▼
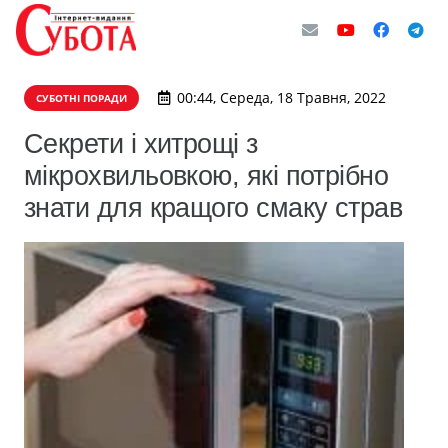
00:44, Середа, 18 Травня, 2022
СУБОТНІ ПОРАДИ
Секрети і хитрощі з
мікрохвильовкою, які потрібно
знати для кращого смаку страв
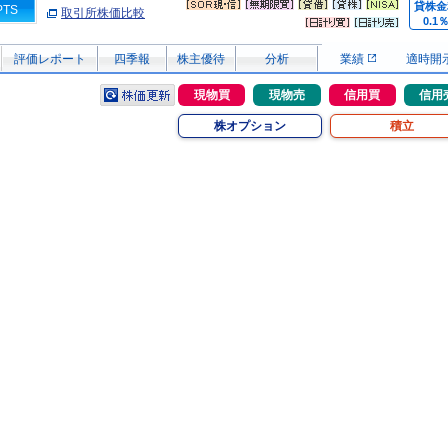
貸株金
PTS
取引所株価比較
0.1
評価レポート
四季報
株主優待
分析
業績
適時開
現物買
現物売
信用買
信用
株オプション
積立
▲
Output every entry exactly. Pictures stay out.

> Problem solution:
00:44, Середа, 18 Травня, 2022
СУБОТНІ ПОРАДИ
Секрети і хитрощі з
мікрохвильовкою, які потрібно
знати для кращого смаку страв
貸株金
PTS
取引所株価比較
0.1
評価レポート
四季報
株主優待
分析
業績
適時開
現物買
現物売
信用買
信用
株オプション
積立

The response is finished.